StrongLoop
- Company type: Private Company
- Industry: Application performance management
- Founded: San Mateo, CA (2012)
- Headquarters: San Mateo, CA, US
- Parent: IBM
- Website: strongloop.com

= StrongLoop =

American software company

StrongLoop is an American company working with Node.js to create and support StrongLoop Suite, a Mobile API Tier. StrongLoop employs two members of the Node.js Technical Steering Committee.

==Services==

StrongLoop offers a subscription-based product known as StrongLoop Suite. StrongLoop Suite includes three components: an open source private mobile Backend-as-a-Service mBaaS named LoopBack; a second component called StrongOps, which provides operations and real-time performance monitoring in a console; and a supported package of Node.js called StrongNode, containing advanced debugging, clustering and support for private npm registries.

==History==

On February 5, 2013, StrongLoop announced its intention to offer “professional Node.js support and services” via its blog.

In March 2013, the company introduced StrongLoop Node, its own supportable distribution of Node.js, and slnode as a command line tool to go along with it.

On May 22, 2013, StrongLoop announced the general availability of StrongLoop Node 1.0. Al Tsang, Chief Technical Officer of StrongLoop, explained that “Our distribution gives you a path forward to get technical support and bug fix coverage before heading into production.” Tsang later went on to found cloud computing company LunchBadger.

On June 17, 2013, StrongLoop Node 1.0.2 GA was released for Windows, Linux and Mac OS, featuring improvements and upgrades for the latest stable release of Node.js.

It was announced on July 23, 2013, that StrongLoop acquired NodeFly's Node.js monitoring solution.

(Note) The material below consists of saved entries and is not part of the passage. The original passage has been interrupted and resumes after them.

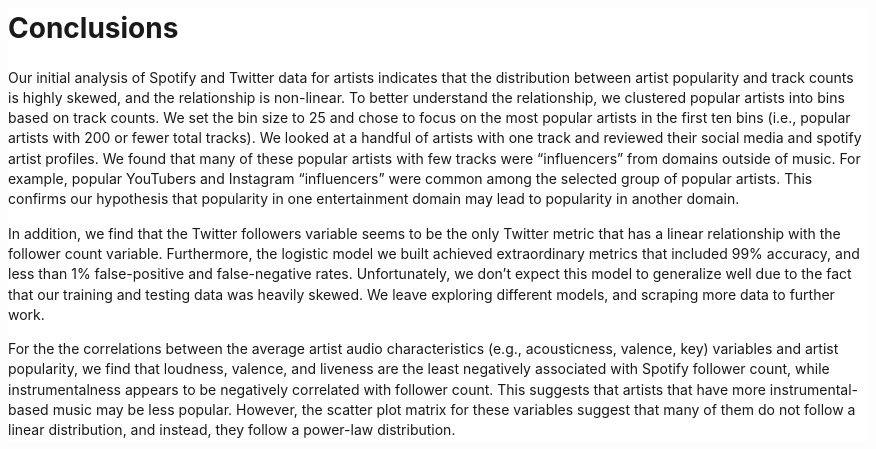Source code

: 
# Conclusions

  Our initial analysis of Spotify and Twitter data for artists indicates that the distribution between artist popularity and track counts is highly skewed, and the relationship is non-linear. To better understand the relationship, we clustered popular artists into bins based on track counts. We set the bin size to 25 and chose to focus on the most popular artists in the first ten bins (i.e., popular artists with 200 or fewer total tracks). We looked at a handful of artists with one track and reviewed their social media and spotify artist profiles. We found that many of these popular artists with few tracks were “influencers” from domains outside of music. For example, popular YouTubers and Instagram “influencers” were common among the selected group of popular artists. This confirms our hypothesis that popularity in one entertainment domain may lead to popularity in another domain.

   In addition, we find that the Twitter followers variable seems to be the only Twitter metric that has a linear relationship with the follower count variable. Furthermore, the logistic model we built achieved extraordinary metrics that included 99% accuracy, and less than 1% false-positive and false-negative rates. Unfortunately, we don’t expect this model to generalize well due to the fact that our training and testing data was heavily skewed. We leave exploring different models, and scraping more data to further work.

  For the the correlations between the average artist audio characteristics (e.g., acousticness, valence, key) variables and artist popularity, we find that loudness, valence, and liveness are the least negatively associated with Spotify follower count, while instrumentalness appears to be negatively correlated with follower count. This suggests that artists that have more instrumental-based music may be less popular. However, the scatter plot matrix for these variables suggest that many of them do not follow a linear distribution, and instead, they follow a power-law distribution.
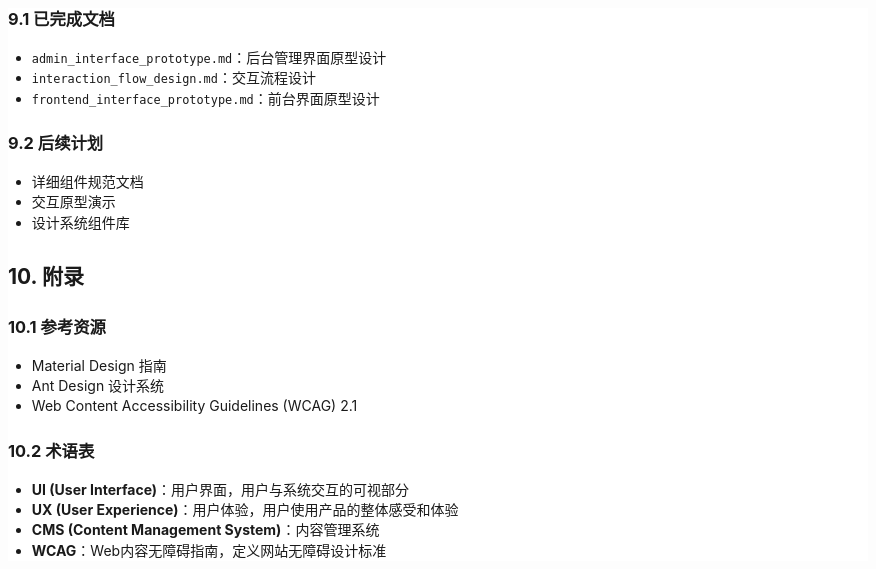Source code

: ### 9.1 已完成文档

- `admin_interface_prototype.md`：后台管理界面原型设计
- `interaction_flow_design.md`：交互流程设计
- `frontend_interface_prototype.md`：前台界面原型设计

### 9.2 后续计划

- 详细组件规范文档
- 交互原型演示
- 设计系统组件库

## 10. 附录

### 10.1 参考资源

- Material Design 指南
- Ant Design 设计系统
- Web Content Accessibility Guidelines (WCAG) 2.1

### 10.2 术语表

- **UI (User Interface)**：用户界面，用户与系统交互的可视部分
- **UX (User Experience)**：用户体验，用户使用产品的整体感受和体验
- **CMS (Content Management System)**：内容管理系统
- **WCAG**：Web内容无障碍指南，定义网站无障碍设计标准 
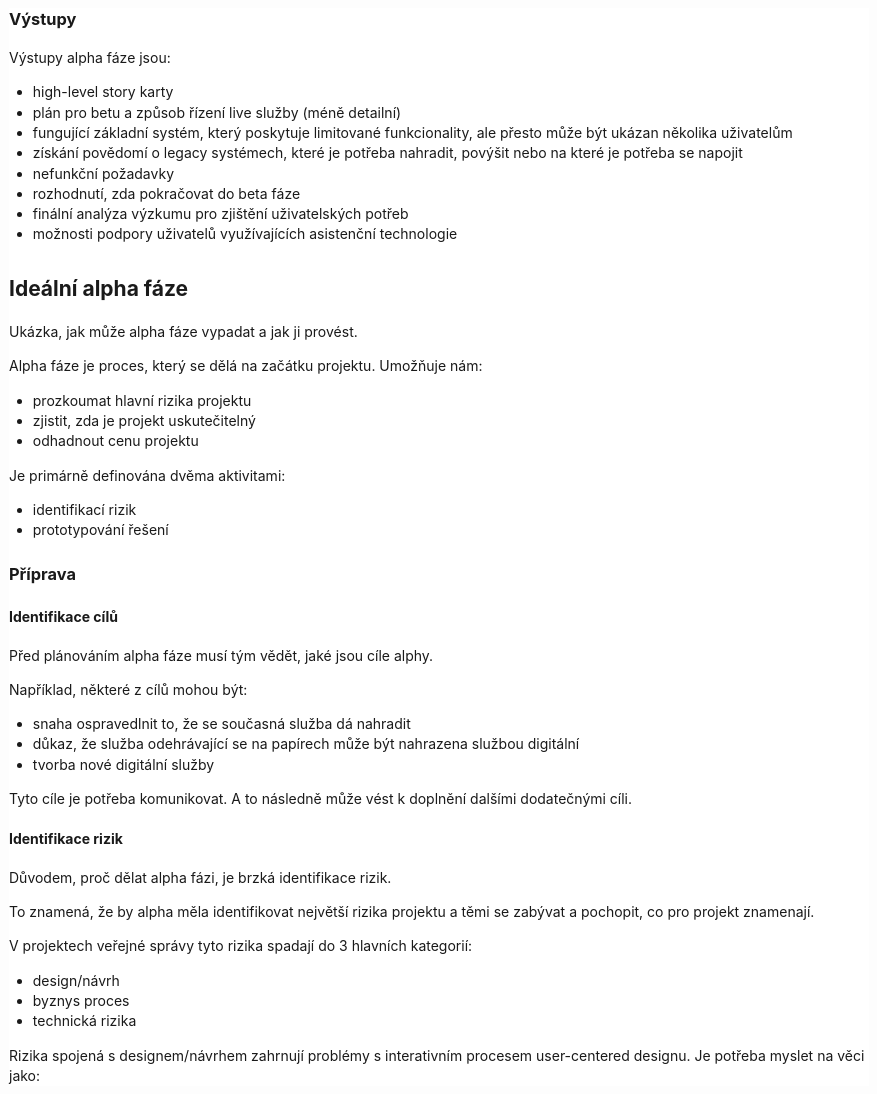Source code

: ### Výstupy
Výstupy alpha fáze jsou:

- high-level story karty
- plán pro betu a způsob řízení live služby (méně detailní)
- fungující základní systém, který poskytuje limitované funkcionality, ale přesto může být ukázan několika uživatelům
- získání povědomí o legacy systémech, které je potřeba nahradit, povýšit nebo na které je potřeba se napojit
- nefunkční požadavky
- rozhodnutí, zda pokračovat do beta fáze
- finální analýza výzkumu pro zjištění uživatelských potřeb
- možnosti podpory uživatelů využívajících asistenční technologie

## Ideální alpha fáze
Ukázka, jak může alpha fáze vypadat a jak ji provést.

Alpha fáze je proces, který se dělá na začátku projektu. Umožňuje nám:

- prozkoumat hlavní rizika projektu
- zjistit, zda je projekt uskutečitelný
- odhadnout cenu projektu

Je primárně definována dvěma aktivitami:

- identifikací rizik
- prototypování řešení

### Příprava
#### Identifikace cílů

Před plánováním alpha fáze musí tým vědět, jaké jsou cíle alphy.

Například, některé z cílů mohou být:

- snaha ospravedlnit to, že se současná služba dá nahradit
- důkaz, že služba odehrávající se na papírech může být nahrazena službou digitální
- tvorba nové digitální služby

Tyto cíle je potřeba komunikovat. A to následně může vést k doplnění dalšími dodatečnými cíli.

#### Identifikace rizik

Důvodem, proč dělat alpha fázi, je brzká identifikace rizik.

To znamená, že by alpha měla identifikovat největší rizika projektu a těmi se zabývat a pochopit, co pro projekt znamenají.

V projektech veřejné správy tyto rizika spadají do 3 hlavních kategorií:

- design/návrh
- byznys proces
- technická rizika

Rizika spojená s designem/návrhem zahrnují problémy s interativním procesem user-centered designu. Je potřeba myslet na věci jako:
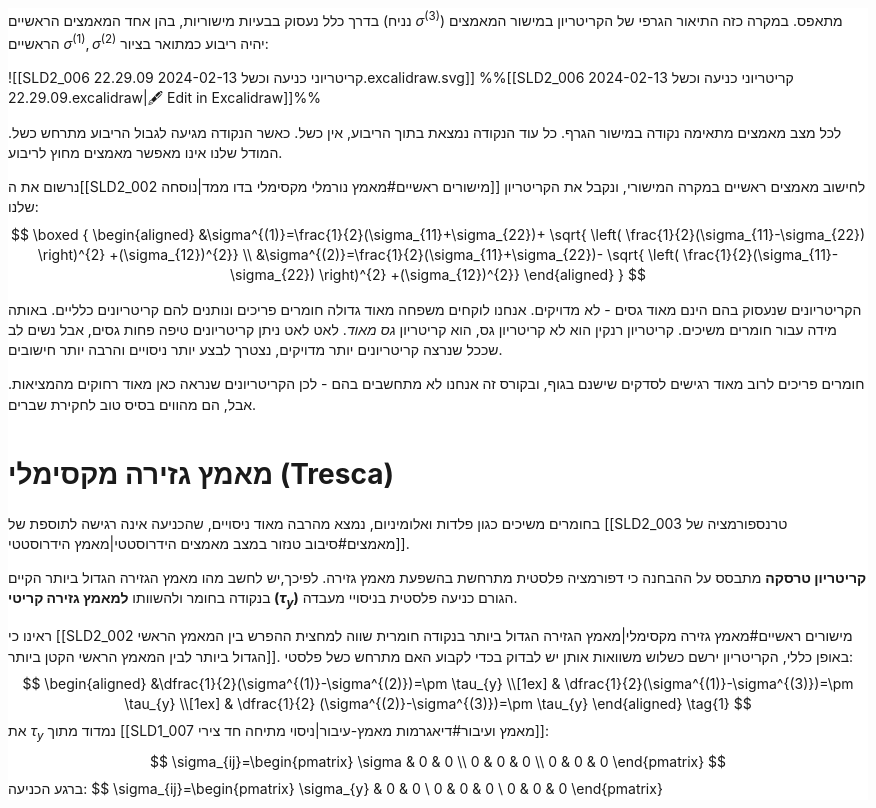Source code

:בדרך כלל נעסוק בבעיות מישוריות, בהן אחד המאמצים הראשיים (נניח $\sigma^{(3)}$) מתאפס. במקרה כזה התיאור הגרפי של הקריטריון במישור המאמצים הראשיים $\sigma^{(1)},\sigma^{(2)}$ יהיה ריבוע כמתואר בציור:

![[SLD2_006 קריטריוני כניעה וכשל 2024-02-13 22.29.09.excalidraw.svg]]
%%[[SLD2_006 קריטריוני כניעה וכשל 2024-02-13 22.29.09.excalidraw|🖋 Edit in Excalidraw]]%%

לכל מצב מאמצים מתאימה נקודה במישור הגרף. כל עוד הנקודה נמצאת בתוך הריבוע, אין כשל. כאשר הנקודה מגיעה לגבול הריבוע מתרחש כשל. המודל שלנו אינו מאפשר מאמצים מחוץ לריבוע.

נרשום את ה[[SLD2_002 מישורים ראשיים#מאמץ נורמלי מקסימלי בדו ממד|נוסחה]] לחישוב מאמצים ראשיים במקרה המישורי, ונקבל את הקריטריון שלנו:
$$
\boxed {
\begin{aligned}
&\sigma^{(1)}=\frac{1}{2}(\sigma_{11}+\sigma_{22})+ \sqrt{ \left( \frac{1}{2}(\sigma_{11}-\sigma_{22}) \right)^{2} +(\sigma_{12})^{2}} \\
&\sigma^{(2)}=\frac{1}{2}(\sigma_{11}+\sigma_{22})- \sqrt{ \left( \frac{1}{2}(\sigma_{11}-\sigma_{22}) \right)^{2} +(\sigma_{12})^{2}}
\end{aligned}
 }
$$


הקריטריונים שנעסוק בהם הינם מאוד גסים - לא מדויקים. אנחנו לוקחים משפחה מאוד גדולה חומרים פריכים ונותנים להם קריטריונים כלליים. באותה מידה עבור חומרים משיכים. קריטריון רנקין הוא לא קריטריון גס, הוא קריטריון *גס מאוד*. לאט לאט ניתן קריטריונים טיפה פחות גסים, אבל נשים לב שככל שנרצה קריטריונים יותר מדויקים, נצטרך לבצע יותר ניסויים והרבה יותר חישובים.

חומרים פריכים לרוב מאוד רגישים לסדקים שישנם בגוף, ובקורס זה אנחנו לא מתחשבים בהם - לכן הקריטריונים שנראה כאן מאוד רחוקים מהמציאות. אבל, הם מהווים בסיס טוב לחקירת שברים.


# מאמץ גזירה מקסימלי (Tresca)

בחומרים משיכים כגון פלדות ואלומיניום, נמצא מהרבה מאוד ניסויים, שהכניעה אינה רגישה לתוספת של [[SLD2_003 טרנספורמציה של מאמצים#סיבוב טנזור במצב מאמצים הידרוסטטי|מאמץ הידרוסטטי]].

**קריטריון טרסקה** מתבסס על ההבחנה כי דפורמציה פלסטית מתרחשת בהשפעת מאמץ גזירה. לפיכך,יש לחשב מהו מאמץ הגזירה הגדול ביותר הקיים בנקודה בחומר ולהשוותו **למאמץ גזירה קריטי ($\tau_{y}$)** הגורם כניעה פלסטית בניסויי מעבדה.

ראינו כי [[SLD2_002 מישורים ראשיים#מאמץ גזירה מקסימלי|מאמץ הגזירה הגדול ביותר בנקודה חומרית שווה למחצית ההפרש בין המאמץ הראשי הגדול ביותר לבין המאמץ הראשי הקטן ביותר]]. באופן כללי, הקריטריון ירשם כשלוש משוואות אותן יש לבדוק בכדי לקבוע האם מתרחש כשל פלסטי:
$$
\begin{aligned}
&\dfrac{1}{2}(\sigma^{(1)}-\sigma^{(2)})=\pm \tau_{y} \\[1ex]
& \dfrac{1}{2}(\sigma^{(1)}-\sigma^{(3)})=\pm \tau_{y} \\[1ex]
 & \dfrac{1}{2} (\sigma^{(2)}-\sigma^{(3)})=\pm \tau_{y}
\end{aligned} \tag{1}
$$
את $\tau_{y}$ נמדוד מתוך [[SLD1_007 מאמץ ועיבור#דיאגרמות מאמץ-עיבור|ניסוי מתיחה חד צירי]]:
$$
\sigma_{ij}=\begin{pmatrix}
\sigma & 0 & 0 \\
0 & 0 & 0 \\
0 & 0 & 0 
\end{pmatrix}
$$
ברגע הכניעה:
$$
\sigma_{ij}=\begin{pmatrix}
\sigma_{y} & 0 & 0 \\
0 & 0 & 0 \\
0 & 0 & 0
\end{pmatrix}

The NodeFly service has been rebranded as StrongOps, better matching the naming scheme of StrongLoop's other products.

On September 18, 2013, web site TechCrunch announced that StrongLoop had raised $8 million in Series A funding and that Isaac Roth had been named as CEO. In addition, StrongLoop announced "Loopback," its open-source mobile backend-as-a-service product that day.

On September 10, 2015, StrongLoop was acquired by IBM.